Quando si tratta di decidere la sanzione da applicare ad un licenziamento disciplinare ritenuto illegittimo, la linea di confine tra reintegrazione e mero indennizzo economico è la sussistenza o meno del fatto contestato nella sua materialità, senza margini per valutazioni discrezionali “di contesto”.

La sentenza 23669 del 6 novembre, che afferma questo principio, è il primo intervento della Cassazione sul regime sanzionatorio introdotto dal nuovo articolo 18 riscritto dalla riforma Fornero (si veda anche «Il Sole 24 Ore» di venerdì 7 novembre). L'intervento porta un fondamentale contributo di chiarezza nella controversa interpretazione della norma. Con una conseguenza importantissima: l'eventuale “sproporzione” del licenziamento rispetto alla gravità del fatto contestato rileva ai fini della legittimità o meno del recesso, ma deve rimanere estranea alla scelta della sanzione applicabile, operata sulla base della sola sussistenza/insussistenza del fatto materiale. Viene così autorevolmente confermata la duplicità dell'accertamento che il nuovo testo dell'articolo 18 richiede al giudice. Dapprima la verifica della legittimità o meno del licenziamento e poi, in caso di esito negativo di tale verifica, la scelta della sanzione. La valutazione della gravità o meno del comportamento, chiarisce ora la Cassazione, entra nel primo accertamento ma non nel secondo.

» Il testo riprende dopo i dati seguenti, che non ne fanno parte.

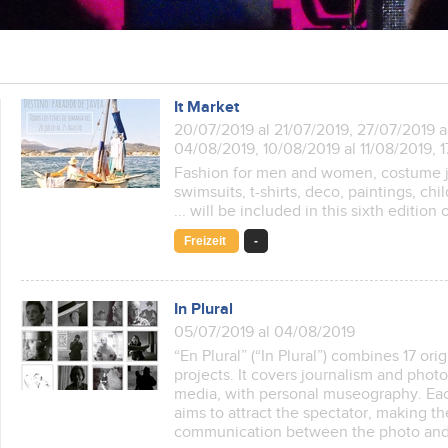
It Market
20/07/2019 al 21/07/2019, 27/07/2019 a
04/08/2019, 10/08/2019 al 11/08/2019, 
Fashion for men and women, costume j
swimsuits, t-shirts, deco, paintings, chi
... will be included in this sixth edition 
Freizeit
-
In Plural
05/07/2019 al 04/08/2019
“En Plural” (“In Plural”) combines 17 or
projects. It covers journalism and photo
media, with personal museography. Ea
aims to attract the spectator, making t
communication between the photo and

L'importanza di tale chiarimento appare evidente ove si consideri che gran parte delle controversie in materia di licenziamenti per ragioni soggettive verte proprio sulla valutazione di proporzionalità, imposta dall'articolo 2106 del Codice civile. In questa valutazione il giudice considera una serie di elementi che si accompagnano al fatto nella sua materialità: la natura della prestazione, la fiducia e il grado di diligenza richiesti dalle mansioni, le attenuanti o le aggravanti del comportamento, il contesto aziendale, l'esistenza di precedenti disciplinari e così via. Sulla base di questi elementi, frequentemente i giudici, investiti dell'impugnazione di un licenziamento disciplinare, giungono alla conclusione che il comportamento inadempiente effettivamente sussiste, ma non è così grave da giusticare la massima sanzione del licenziamento. Ebbene, in questi casi si potrà ritenere illegittimo il licenziamento, ma è preclusa la reintegrazione del lavoratore, dovendo il giudice optare per il solo indennizzo economico (da 12 a 24 mensilità). Risulta così sconfessato dalla Cassazione quell'orientamento, manifestatosi (sia pur in forma minoritaria) in questi due anni di applicazione della riforma, secondo cui il fatto da considerare come criterio per selezionare la sanzione non è il mero accadimento nella sua materialità, bensì il fatto “giuridico”, che comprende tutti gli elementi di contesto, tra cui il giudizio di proporzionalità. Un orientamente che, all'evidenza, privava di qualsiasi portata innovativa la norma. Rimane però un caso in cui il licenziamento sproporzionato può essere sanzionato con la reintegrazione: quello in cui la sproporzione è sancita a priori dai contratti collettivi o dai regolamenti aziendali. La legge infatti prevede la reintegrazione nell'ipotesi in cui il licenziamento sia stato irrogato per una infrazione che il codice disciplinare (di origine contrattuale collettiva o aziendale) sanziona con un provvedimento di tipo conservativo.